Set against the use of common sense is the issue of how far the long arm of the US reaches and how applicable the ABA rules are beyond the borders of the US. Von Falck says Hogan Lovells “assumes they have to apply”, pointing out that it would be a brave firm that was first to test the rules’ applicability elsewhere.
“Howrey in the US isn’t going to risk their head because of a couple of Europeans. Can you blame them?” asks Hoyng, before answering his own question. “No, it’s a fact of life.”
But others disagree.
“I don’t think US conflict rules are a problem in principle, as long as you act as a single firm,” says von Falck.
Hart agrees. “I think if the firm’s reasonable and the client’s reasonable you can usually come to a reasonable outcome,” he says.

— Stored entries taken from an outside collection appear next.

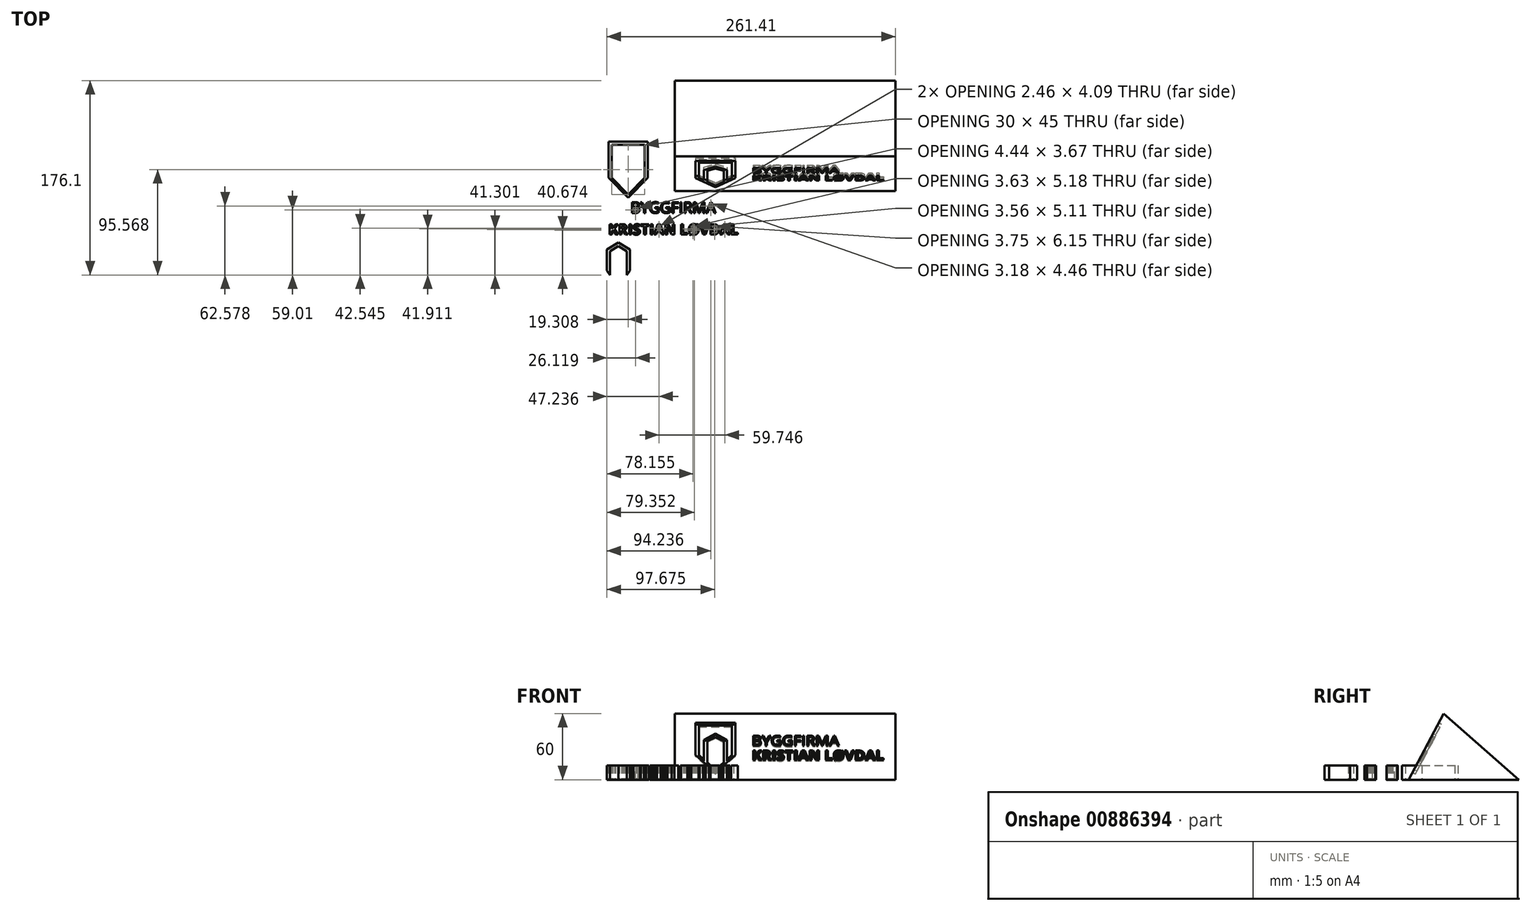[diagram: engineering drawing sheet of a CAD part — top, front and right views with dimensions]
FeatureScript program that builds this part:
annotation { "Feature Type Name" : "Feature", "Feature Type Description" : "" }
export const myFeature = defineFeature(function(context is Context, id is Id, definition is map)
    precondition{}
    {
        {
            var Q0;
            Q0=qCreatedBy(makeId("Top.planeOp"),FACE);
            var sketch = newSketch(context, id + "F0", { "sketchPlane" : qUnion([Q0])});
            skLineSegment(sketch, "E0.bottom", {"start": v(-100, 100) * mm, "end": v(100, 100) * mm});
            skLineSegment(sketch, "E0.top", {"start": v(-100, 0) * mm, "end": v(100, 0) * mm});
            skLineSegment(sketch, "E0.left", {"start": v(-100, 100) * mm, "end": v(-100, 0) * mm});
            skLineSegment(sketch, "E0.right", {"start": v(100, 100) * mm, "end": v(100, 0) * mm});
            skSolve(sketch);
        }
        {
            var Q0;
            Q0=qCreatedBy(makeId("Right.planeOp"),FACE);
            var sketch = newSketch(context, id + "F1", { "sketchPlane" : qUnion([Q0])});
            skLineSegment(sketch, "E1", {"start": v(100, 0) * mm, "end": v(31.57, 60) * mm});
            skLineSegment(sketch, "E2", {"start": v(31.57, 60) * mm, "end": v(0, 0) * mm});
            skLineSegment(sketch, "E3", {"start": v(100, 0) * mm, "end": v(0, 0) * mm});
            skSolve(sketch);
        }
        {
            var Q0;
            Q0=makeQuery(id+"F1.imprint","IMPRINT",FACE,{"disambiguationData":[TD([[makeQuery(id+"F1.imprint","IMPRINT",EDGE,{"derivedFrom":sQuery(id+"F1.wireOp",EDGE,"E1")}),1.0]])]});
            extrude(context, id + "F2", {"entities" : qUnion([Q0]), "depth" : 200 * mm, "offsetDistance" : 25 * mm});
        }
        {
            var Q0;
            Q0=makeQuery(id+"F2.opExtrude","SWEPT_FACE",FACE,{"disambiguationData":[OSD([sQuery(id+"F1.wireOp",EDGE,"E2")])]});
            var sketch = newSketch(context, id + "F3", { "sketchPlane" : qUnion([Q0])});
            skText(sketch, "E4", { "text": "BYGGFIRMA", "fontName": "OpenSans-Regular.ttf"});
            const initialGuessF3  = {"E4": [0.07, 0.035, 1, 0, 0.01015]};
            skSetInitialGuess(sketch, initialGuessF3);
            skSolve(sketch);
        }
        {
            var Q0;
            Q0=makeQuery(id+"F3.imprint","IMPRINT",FACE,{"disambiguationData":[TD([[makeQuery(id+"F3.imprint","IMPRINT",EDGE,{"derivedFrom":sQuery(id+"F3.wireOp",EDGE,"E4.sketch_text.stroke-0")}),1.0]])]});
            var sketch = newSketch(context, id + "F4", { "sketchPlane" : qUnion([Q0])});
            skText(sketch, "E5", { "text": "KRISTIAN LØVDAL", "fontName": "OpenSans-Bold.ttf"});
            const initialGuessF4  = {"E5": [0.07, 0.0203, 1, 0, 0.0097]};
            skSetInitialGuess(sketch, initialGuessF4);
            skSolve(sketch);
        }
        {
            var Q0;
            Q0=qSketchRegion(id+"F4",true);
            extrude(context, id + "F5", {"entities" : qUnion([Q0]), "operationType" : NewBodyOperationType.REMOVE, "oppositeDirection" : true, "depth" : 3 * mm, "offsetDistance" : 25 * mm});
        }
        {
            var Q0;
            Q0=qSketchRegion(id+"F3",true);
            extrude(context, id + "F6", {"entities" : qUnion([Q0]), "operationType" : NewBodyOperationType.REMOVE, "oppositeDirection" : true, "depth" : 3 * mm, "offsetDistance" : 25 * mm});
        }
        {
            var Q0;
            Q0=qCreatedBy(makeId("Top.planeOp"),FACE);
            var sketch = newSketch(context, id + "F7", { "sketchPlane" : qUnion([Q0])});
            skText(sketch, "E6", { "text": "BYGGFIRMA", "fontName": "OpenSans-Regular.ttf"});
            const initialGuessF7  = {"E6": [-0.04, -0.0199, 1, 0, 0.0099]};
            skSetInitialGuess(sketch, initialGuessF7);
            skSolve(sketch);
        }
        {
            var Q0;
            Q0=qCreatedBy(makeId("Top.planeOp"),FACE);
            var sketch = newSketch(context, id + "F8", { "sketchPlane" : qUnion([Q0])});
            skText(sketch, "E7", { "text": "KRISTIAN LØVDAL", "fontName": "OpenSans-Bold.ttf"});
            const initialGuessF8  = {"E7": [-0.06, -0.03953, 1, 0, 0.00953]};
            skSetInitialGuess(sketch, initialGuessF8);
            skSolve(sketch);
        }
        {
            var Q0;
            Q0=qSketchRegion(id+"F7",true);
            extrude(context, id + "F9", {"entities" : qUnion([Q0]), "operationType" : NewBodyOperationType.ADD, "depth" : 13 * mm, "offsetDistance" : 25 * mm});
        }
        {
            var Q0;
            Q0=qSketchRegion(id+"F8",true);
            extrude(context, id + "F10", {"entities" : qUnion([Q0]), "operationType" : NewBodyOperationType.ADD, "depth" : 13 * mm, "offsetDistance" : 25 * mm});
        }
        {
            var Q0;
            {var subQ76=sQuery(id+"F1.wireOp",EDGE,"E1");var subQ77=makeQuery(id+"F2.opExtrude","SWEPT_FACE",FACE,{"disambiguationData":[OSD([subQ76])]});var subQ82=sQuery(id+"F1.wireOp",EDGE,"E2");Q0=makeQuery(id+"F6.boolean.opBoolean","SPLIT",FACE,{"disambiguationData":[TD([subQ77])],"derivedFrom":makeQuery(id+"F5.boolean.opBoolean","SPLIT",FACE,{"disambiguationData":[TD([subQ77])],"derivedFrom":makeQuery(id+"F2.opExtrude","SWEPT_FACE",FACE,{"disambiguationData":[OSD([subQ82])]})})});}
            var sketch = newSketch(context, id + "F11", { "sketchPlane" : qUnion([Q0])});
            skLineSegment(sketch, "E8", {"start": v(52, 55.3) * mm, "end": v(22, 55.3) * mm});
            skLineSegment(sketch, "E9", {"start": v(22, 55.3) * mm, "end": v(22, 25.3) * mm});
            skLineSegment(sketch, "E10", {"start": v(22, 25.3) * mm, "end": v(37, 10.3) * mm});
            skLineSegment(sketch, "E11", {"start": v(37, 10.3) * mm, "end": v(52, 25.3) * mm});
            skLineSegment(sketch, "E12", {"start": v(52, 25.3) * mm, "end": v(52, 55.3) * mm});
            skSolve(sketch);
        }
        {
            var Q0;
            Q0=makeQuery(id+"F11.imprint","IMPRINT",FACE,{"disambiguationData":[TD([[makeQuery(id+"F11.imprint","IMPRINT",EDGE,{"derivedFrom":sQuery(id+"F11.wireOp",EDGE,"E8")}),1.0]])]});
            var sketch = newSketch(context, id + "F12", { "sketchPlane" : qUnion([Q0])});
            skLineSegment(sketch, "E13", {"start": v(19, 58.3) * mm, "end": v(55, 58.3) * mm});
            skLineSegment(sketch, "E14", {"start": v(55, 58.3) * mm, "end": v(55, 25.3) * mm});
            skLineSegment(sketch, "E15", {"start": v(55, 25.3) * mm, "end": v(37, 7.3) * mm});
            skLineSegment(sketch, "E16", {"start": v(37, 7.3) * mm, "end": v(19, 25.3) * mm});
            skLineSegment(sketch, "E17", {"start": v(19, 25.3) * mm, "end": v(19, 58.3) * mm});
            skSolve(sketch);
        }
        {
            var Q0;
            Q0=makeQuery(id+"F12.imprint","IMPRINT",FACE,{"disambiguationData":[TD([[makeQuery(id+"F12.imprint","IMPRINT",EDGE,{"derivedFrom":sQuery(id+"F12.wireOp",EDGE,"E13")}),-1.0]])]});
            extrude(context, id + "F13", {"entities" : qUnion([Q0]), "operationType" : NewBodyOperationType.REMOVE, "oppositeDirection" : true, "depth" : 3 * mm, "offsetDistance" : 25 * mm});
        }
        {
            var Q0;
            Q0=qCreatedBy(makeId("Top.planeOp"),FACE);
            var sketch = newSketch(context, id + "F14", { "sketchPlane" : qUnion([Q0])});
            skLineSegment(sketch, "E18", {"start": v(-57.1, 41.97) * mm, "end": v(-27.1, 41.97) * mm});
            skLineSegment(sketch, "E19", {"start": v(-27.1, 41.97) * mm, "end": v(-27.1, 11.97) * mm});
            skLineSegment(sketch, "E20", {"start": v(-27.1, 11.97) * mm, "end": v(-42.1, -3.03) * mm});
            skLineSegment(sketch, "E21", {"start": v(-42.1, -3.03) * mm, "end": v(-57.1, 11.97) * mm});
            skLineSegment(sketch, "E22", {"start": v(-57.1, 11.97) * mm, "end": v(-57.1, 41.97) * mm});
            skSolve(sketch);
        }
        {
            var Q0;
            Q0=qCreatedBy(makeId("Top.planeOp"),FACE);
            var sketch = newSketch(context, id + "F15", { "sketchPlane" : qUnion([Q0])});
            skLineSegment(sketch, "E23", {"start": v(-60, 44.87) * mm, "end": v(-24.2, 44.87) * mm});
            skLineSegment(sketch, "E24", {"start": v(-24.2, 44.87) * mm, "end": v(-24.2, 11.97) * mm});
            skLineSegment(sketch, "E25", {"start": v(-24.2, 11.97) * mm, "end": v(-42.1, -5.93) * mm});
            skLineSegment(sketch, "E26", {"start": v(-42.1, -5.93) * mm, "end": v(-60, 11.97) * mm});
            skLineSegment(sketch, "E27", {"start": v(-60, 11.97) * mm, "end": v(-60, 44.87) * mm});
            skSolve(sketch);
        }
        {
            var Q0;
            Q0=qSketchRegion(id+"F15",true);
            extrude(context, id + "F16", {"entities" : qUnion([Q0]), "operationType" : NewBodyOperationType.ADD, "depth" : 13 * mm, "offsetDistance" : 25 * mm});
        }
        {
            var Q0;
            Q0=qSketchRegion(id+"F14",true);
            extrude(context, id + "F17", {"entities" : qUnion([Q0]), "operationType" : NewBodyOperationType.REMOVE, "depth" : 25 * mm, "offsetDistance" : 25 * mm});
        }
        {
            var Q0;
            Q0=makeQuery(id+"F11.imprint","IMPRINT",FACE,{"disambiguationData":[TD([[makeQuery(id+"F11.imprint","IMPRINT",EDGE,{"derivedFrom":sQuery(id+"F11.wireOp",EDGE,"E8")}),1.0]])]});
            var sketch = newSketch(context, id + "F18", { "sketchPlane" : qUnion([Q0])});
            skLineSegment(sketch, "E28", {"start": v(26.5, 20.8) * mm, "end": v(26.5, 40.8) * mm});
            skLineSegment(sketch, "E29", {"start": v(26.5, 40.8) * mm, "end": v(37, 47.3) * mm});
            skLineSegment(sketch, "E30", {"start": v(37, 47.3) * mm, "end": v(47.5, 40.8) * mm});
            skLineSegment(sketch, "E31", {"start": v(47.5, 40.8) * mm, "end": v(47.5, 20.8) * mm});
            skLineSegment(sketch, "E32", {"start": v(47.5, 20.8) * mm, "end": v(44.5, 17.8) * mm});
            skLineSegment(sketch, "E33", {"start": v(44.5, 17.8) * mm, "end": v(44.5, 39.56) * mm});
            skLineSegment(sketch, "E34", {"start": v(44.5, 39.56) * mm, "end": v(37, 43.8) * mm});
            skLineSegment(sketch, "E35", {"start": v(37, 43.8) * mm, "end": v(29.5, 39.56) * mm});
            skLineSegment(sketch, "E36", {"start": v(29.5, 39.56) * mm, "end": v(29.5, 17.8) * mm});
            skLineSegment(sketch, "E37", {"start": v(29.5, 17.8) * mm, "end": v(26.5, 20.8) * mm});
            skSolve(sketch);
        }
        {
            var Q0;
            {var subQ4=sQuery(id+"F18.wireOp",EDGE,"E29");Q0=makeQuery(id+"F18.imprint","IMPRINT",FACE,{"disambiguationData":[TD([[makeQuery(id+"F18.imprint","IMPRINT",EDGE,{"derivedFrom":subQ4}),-1.0]])]});}
            extrude(context, id + "F19", {"entities" : qUnion([Q0]), "operationType" : NewBodyOperationType.REMOVE, "oppositeDirection" : true, "depth" : 3 * mm, "offsetDistance" : 25 * mm});
        }
        {
            var Q0;
            Q0=qCreatedBy(makeId("Top.planeOp"),FACE);
            var sketch = newSketch(context, id + "F20", { "sketchPlane" : qUnion([Q0])});
            skLineSegment(sketch, "E38", {"start": v(-61.41, -71.95) * mm, "end": v(-61.41, -52.95) * mm});
            skLineSegment(sketch, "E39", {"start": v(-61.41, -52.95) * mm, "end": v(-51.01, -46.6) * mm});
            skLineSegment(sketch, "E40", {"start": v(-51.01, -46.6) * mm, "end": v(-40.61, -52.95) * mm});
            skLineSegment(sketch, "E41", {"start": v(-40.61, -52.95) * mm, "end": v(-40.61, -71.95) * mm});
            skLineSegment(sketch, "E42", {"start": v(-40.61, -71.95) * mm, "end": v(-43.41, -76.1) * mm});
            skLineSegment(sketch, "E43", {"start": v(-43.41, -76.1) * mm, "end": v(-43.41, -54.54) * mm});
            skLineSegment(sketch, "E44", {"start": v(-43.41, -54.54) * mm, "end": v(-51.01, -49.9) * mm});
            skLineSegment(sketch, "E45", {"start": v(-51.01, -49.9) * mm, "end": v(-58.61, -54.54) * mm});
            skLineSegment(sketch, "E46", {"start": v(-58.61, -54.54) * mm, "end": v(-58.61, -76.1) * mm});
            skLineSegment(sketch, "E47", {"start": v(-58.61, -76.1) * mm, "end": v(-61.41, -71.95) * mm});
            skSolve(sketch);
        }
        {
            var Q0;
            Q0=qSketchRegion(id+"F20",true);
            extrude(context, id + "F21", {"entities" : qUnion([Q0]), "operationType" : NewBodyOperationType.ADD, "depth" : 13 * mm, "offsetDistance" : 25 * mm});
        }
    });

Harmsen is slightly more measured. To succeed, he believes “you need the right business and you need the right people. The question really is, where’s the golden middle?”
Hoyng is certain that he and his colleagues have found that golden middle by leaving Howrey.
“It’s nice to be on our own,” he reveals. “In our daily lives nothing much has changed in the sense that all our clients have stayed with us and we’ve got some interesting new ones. We’re less troubled by conflicts and certain clients were waiting for our liberation to be able to use us.”
He adds that it was important for Hoyng Monegier to be a European firm with offices in several countries.
“We strongly believe in an international IP firm because IP is inherently international,” he says. “That’s why I don’t want to be a niche in my own country.”
Currently the international nature of the firm does not extend to Germany or the UK. Howrey’s IP partners in those jurisdictions have, since the formation of Hoyng Monegier, gone to Field Fisher Waterhouse. Hoyng says Hoyng Monegier gets plenty of referral work from IP practices in both countries and is happy working on that basis for the time being.
While Hoyng Monegier’s competitors acknowledge that the team probably did struggle with conflicts at Howrey and that the US rules bring problems, they disagree with Hoyng’s premise that running a transatlantic IP team is impossible.
“We’ve basically seen the opportunities grow, and of course, where you see opportunities grow you have more conflict potential,” says von Falck, explaining that the merger with Hogan & Hartson brought both pluses and minuses.
There is no reason why Hoyng Monegier, as an independent European IP boutique, should not succeed. After all, the boutique IP model is tested and successful in many countries - including the US - and the founding lawyers have solid reputations in the market.
Hoyng is clearly happier to be speaking independently, free from the constraints involved with being part of a transatlantic practice.
While Howrey is unusual among the major global firms with its heavy emphasis on IP and competition, throwing the question of conflict into sharper focus than at some of its competitors, other firms are managing to grow their IP practices on both sides of the Atlantic despite the rules.
In future, IP lawyers anticipate that a gradual relaxation of conflict of interest rules in the US is more likely than them becoming more stringent. Nor do they expect the EU to try to harmonise conflict rules across its 27 member states.
Instead, most expect to be able to work with a combination of the US rules, those that apply in their home jurisdictions and good, old-fashioned common sense to build IP and patent teams on a global basis.